Fashion in fourteenth-century Europe was marked by the beginning of a period of experimentation with different forms of clothing. Costume historian James Laver suggests that the mid-14th century marks the emergence of recognizable "fashion" in clothing and Fernand Braudel concurs. The draped garments and straight seams of previous centuries were replaced by curved seams and the beginnings of tailoring, which allowed clothing to more closely fit the human form.

Also, the use of lacing and buttons allowed a more snug fit to clothing. During the course of the century the length of female hem-lines progressively reduced, and by the end of the century it was fashionable for men to omit the long loose over-garment of previous centuries (whether called tunic, kirtle, or other names) altogether putting the emphasis on a tailored top that fell a little below the waist — a silhouette that is still reflected in men's costume today.

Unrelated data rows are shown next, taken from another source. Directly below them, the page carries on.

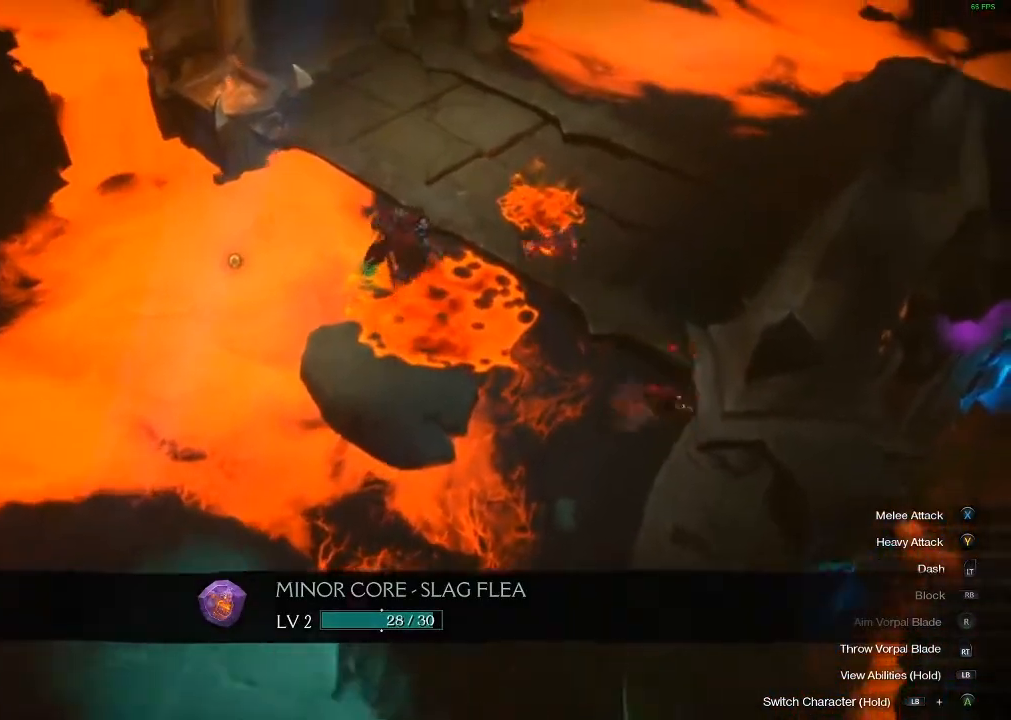
{"buttons": [], "left_stick": "up-right", "events": [[100, "A", "down"], [317, "A", "up"]]}
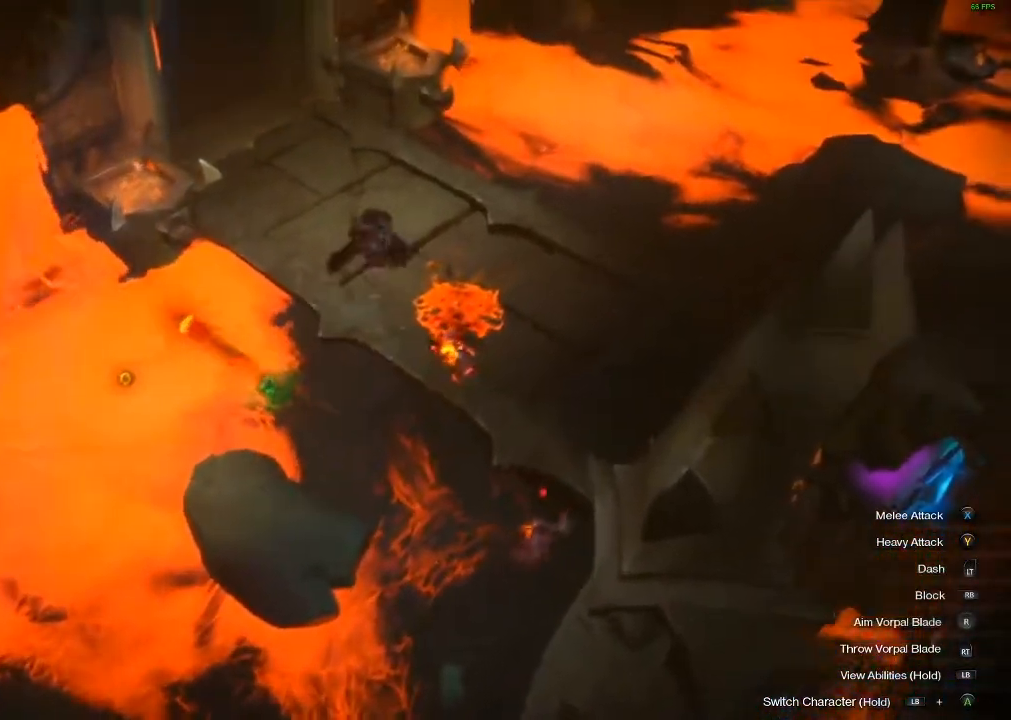
{"buttons": [], "left_stick": "right", "events": [[433, "left_stick", "right"]]}
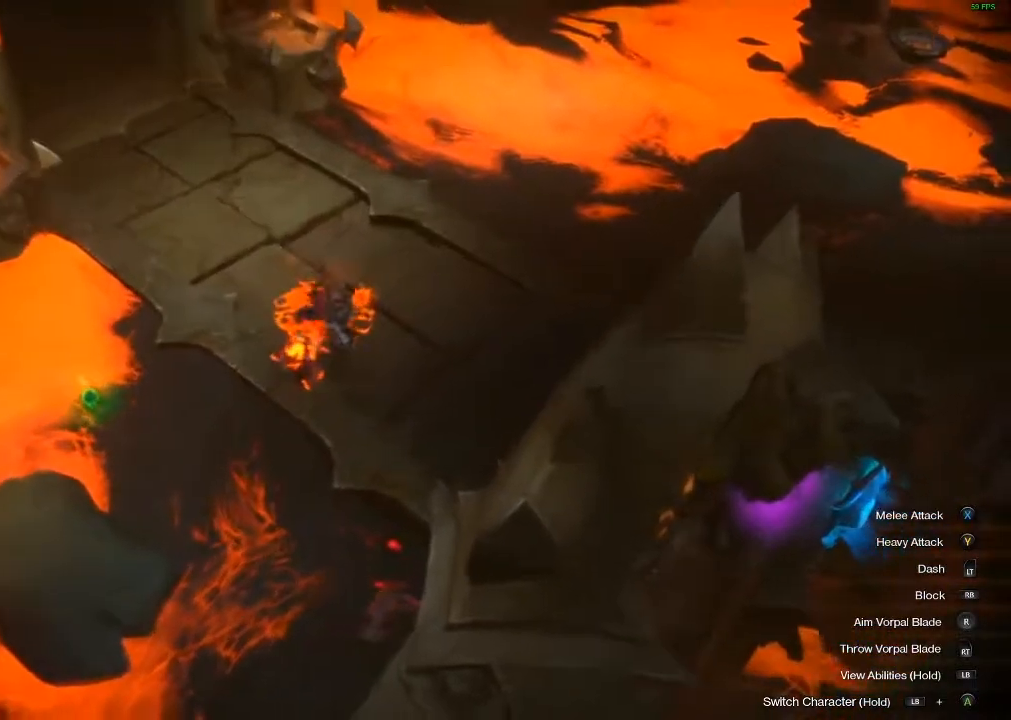
{"buttons": [], "left_stick": "center", "events": [[17, "left_stick", "down-right"], [33, "Y", "down"], [117, "left_stick", "down-left"], [150, "Y", "up"], [217, "Y", "down"], [350, "Y", "up"], [383, "left_stick", "center"]]}
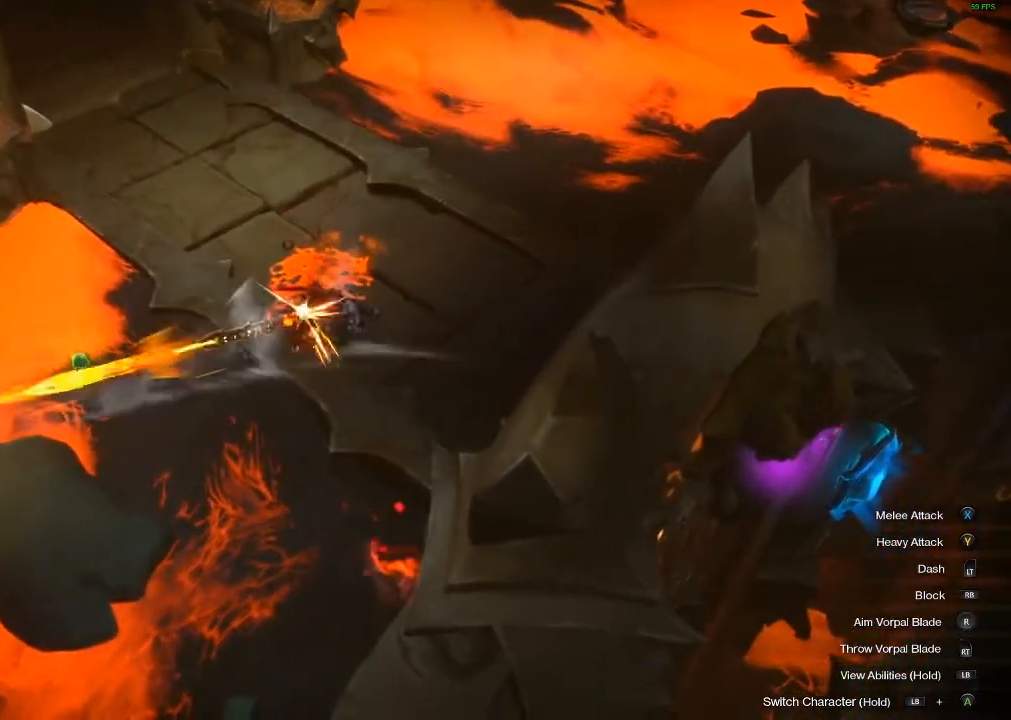
{"buttons": [], "left_stick": "center", "events": [[317, "Y", "down"], [433, "Y", "up"]]}
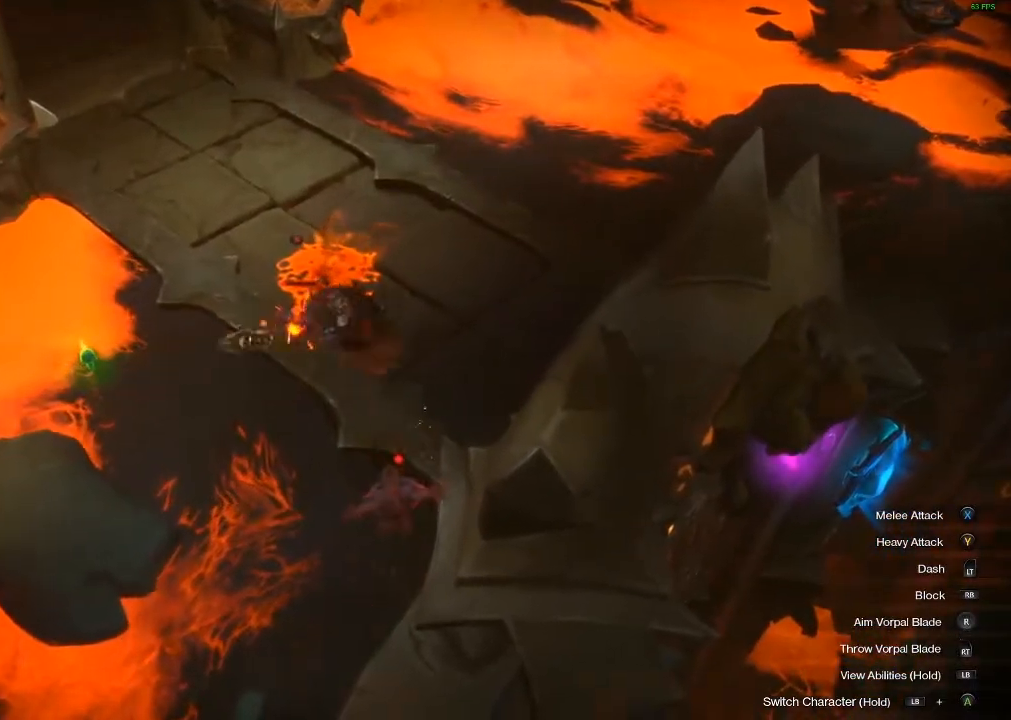
{"buttons": [], "left_stick": "center", "events": [[17, "Y", "down"], [133, "Y", "up"]]}
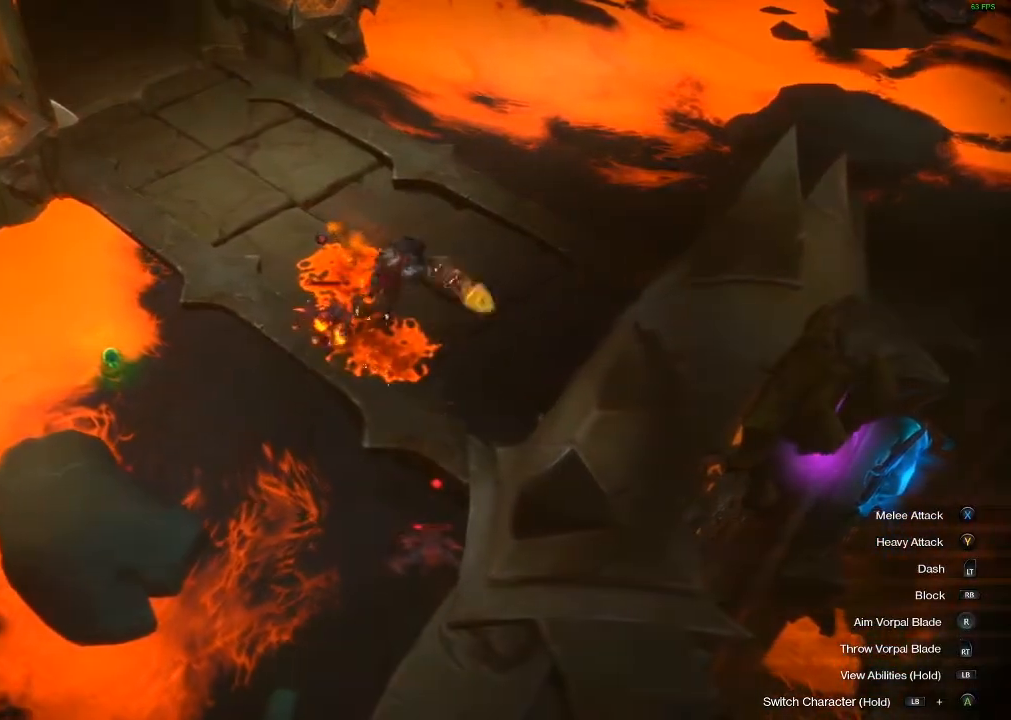
{"buttons": [], "left_stick": "down-right", "events": [[117, "left_stick", "right"], [233, "left_stick", "down-right"]]}
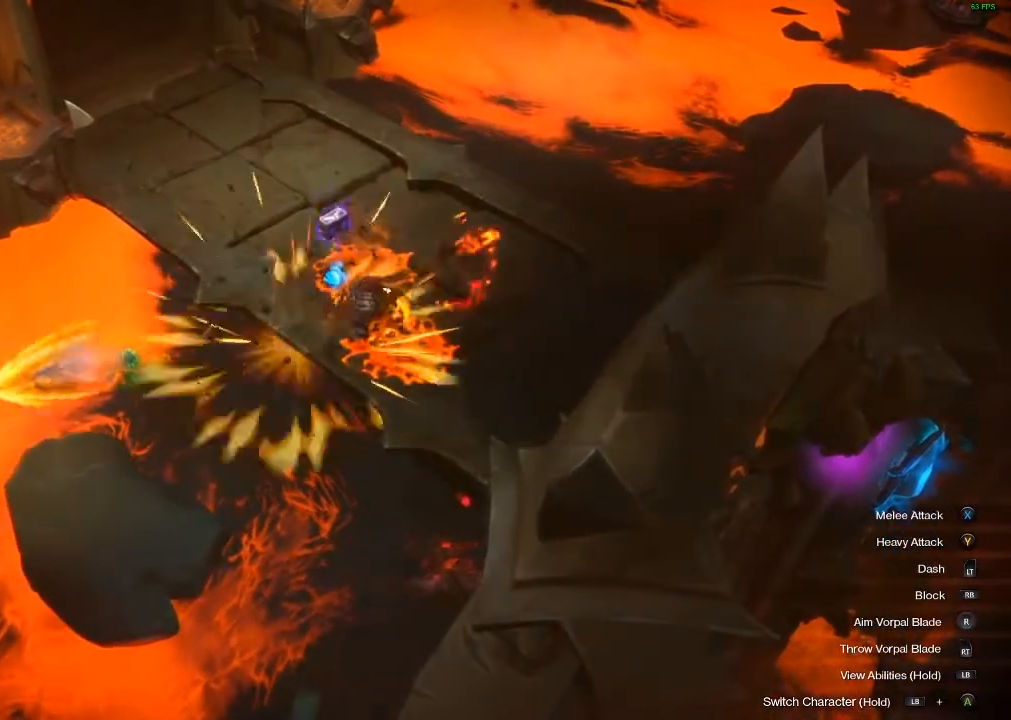
{"buttons": ["Y"], "left_stick": "down-right", "events": [[100, "Y", "down"]]}
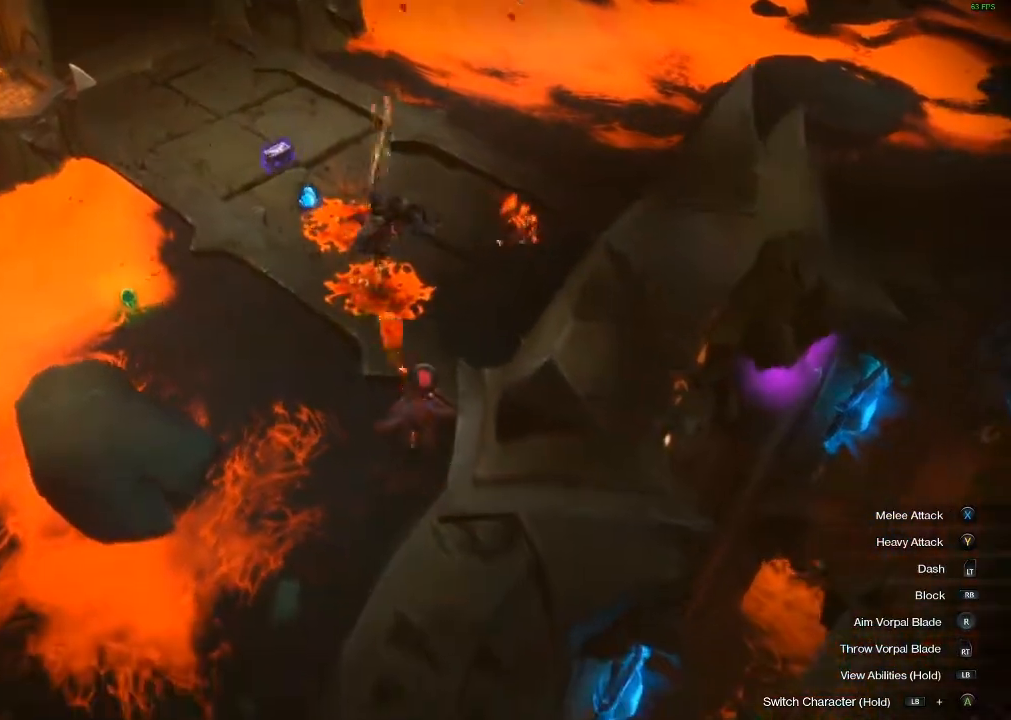
{"buttons": ["Y"], "left_stick": "down-right", "events": []}
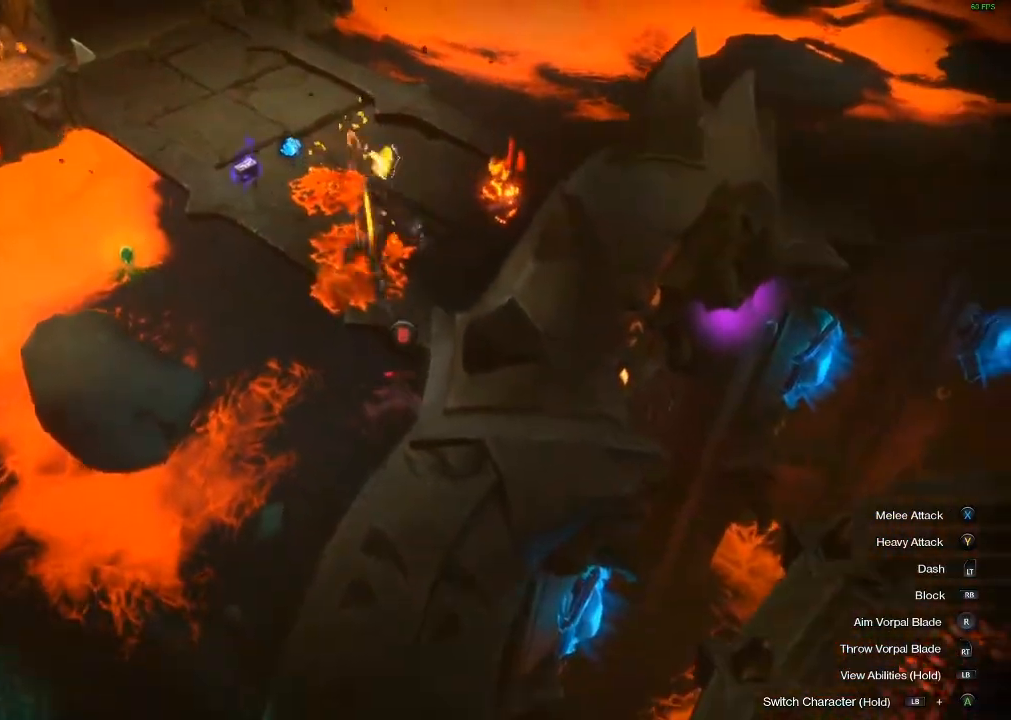
{"buttons": ["A"], "left_stick": "up", "events": [[100, "Y", "up"], [217, "left_stick", "center"], [383, "left_stick", "up"], [433, "A", "down"]]}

Armour at this time also underwent a transition from predominantly maille through individual plates used to protect key areas and through to the full harness of plate mail. The 14th Century was a transitional period in terms of armour. This allows us to present a wide variety of styles and levels of personal protection. This ranged from the chain mail and helmets prevalent at the beginning of the century through tthe development of articulated arm and leg armour through to the coats of plates and chest plates. All of which combine to the full harness (Gothic armours) prevalent in the War of the Roses in the 15th century.